I suspect it depends on the message. When the message is as simple as "This application is broken, you can't use it" - I mean, I'm not especially good with computers, but even I try reinstalling under those circumstances. It wasn't broken before, now it is, so it broke, right? And if I reinstall it, it should work, right? Because when I installed it originally it worked...

(Mind. I would not try to fix most problems myself. I would go to more skilled friends for help, albeit I would try to understand as much as possible of what they did so I could do it myself next time. But when the error message is simple enough, or appears to be...)

Tibor said...

Rebecca: Yeah, but from my experience there are still quite a few people around who have trouble with something as simple as reinstalling a program.

You meet a lot of colourful people when you work in a computer store (I used to work in my father's firm part time). I remember one customer who came there and said that his "neighbour knows a lot about these internets". It's true though that these people are also usually not the ones that make the decisions about what OS to use in the first place and usually ask someone to do that for them (unless they are convinced that they in fact do understand it very well...in my experience, female customers are more willing to admit they don't understand it than male ones are).

A little bit off topic but another evergreen in the computer store is "I don't want anything too powerful, I just want it to play games". Which is of course fine as long as the people then come to believe you that you actually need a quite a powerful computer for games and are not convinced that you are trying to cheat them and sell a computer that is more expensive than they need for their purposes.
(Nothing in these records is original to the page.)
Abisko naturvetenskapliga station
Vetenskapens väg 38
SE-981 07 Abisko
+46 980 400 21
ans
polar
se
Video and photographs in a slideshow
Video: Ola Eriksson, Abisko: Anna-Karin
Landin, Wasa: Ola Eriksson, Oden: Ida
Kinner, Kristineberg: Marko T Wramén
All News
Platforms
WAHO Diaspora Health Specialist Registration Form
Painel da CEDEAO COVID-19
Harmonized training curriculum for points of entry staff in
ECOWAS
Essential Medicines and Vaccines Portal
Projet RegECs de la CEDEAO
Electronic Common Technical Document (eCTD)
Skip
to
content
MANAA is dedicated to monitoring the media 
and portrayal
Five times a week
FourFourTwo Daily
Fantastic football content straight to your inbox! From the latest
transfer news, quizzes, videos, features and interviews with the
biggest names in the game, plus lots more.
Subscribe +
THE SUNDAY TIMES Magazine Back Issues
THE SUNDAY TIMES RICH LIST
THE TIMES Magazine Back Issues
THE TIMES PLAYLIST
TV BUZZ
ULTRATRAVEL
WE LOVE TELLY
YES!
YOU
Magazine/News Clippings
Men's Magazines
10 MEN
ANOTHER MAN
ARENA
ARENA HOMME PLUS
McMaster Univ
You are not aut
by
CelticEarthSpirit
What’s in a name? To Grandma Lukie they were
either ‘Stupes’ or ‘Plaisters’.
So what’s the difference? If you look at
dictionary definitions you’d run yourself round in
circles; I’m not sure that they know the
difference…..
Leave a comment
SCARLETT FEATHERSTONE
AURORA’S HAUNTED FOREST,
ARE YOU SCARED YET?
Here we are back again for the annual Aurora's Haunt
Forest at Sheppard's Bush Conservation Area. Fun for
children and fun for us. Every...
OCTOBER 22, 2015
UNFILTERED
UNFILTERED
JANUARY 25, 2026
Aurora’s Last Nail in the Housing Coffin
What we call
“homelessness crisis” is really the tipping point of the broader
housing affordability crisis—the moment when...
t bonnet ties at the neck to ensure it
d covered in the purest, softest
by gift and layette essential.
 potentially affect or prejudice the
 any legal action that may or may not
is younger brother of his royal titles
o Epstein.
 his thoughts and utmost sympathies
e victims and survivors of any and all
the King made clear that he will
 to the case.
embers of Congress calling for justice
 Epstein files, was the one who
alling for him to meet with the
However, I haven't been in the show for 6 years or so...maybe the situation has improved since then. Most young people under 40 probably have an elementary knowledge about computers today.

Power Child said...

The point of an error message isn't just to inform the user about the problem; it should also provide actionable affordances that allow the user to fix the problem--or else automate that process and inform the user what took place.

These aren't just general UX principles, either. Apple lays them out explicitly in its own developer guidelines.

Anonymous said...

I managed to change the security settings and my Maptool still doesn't work.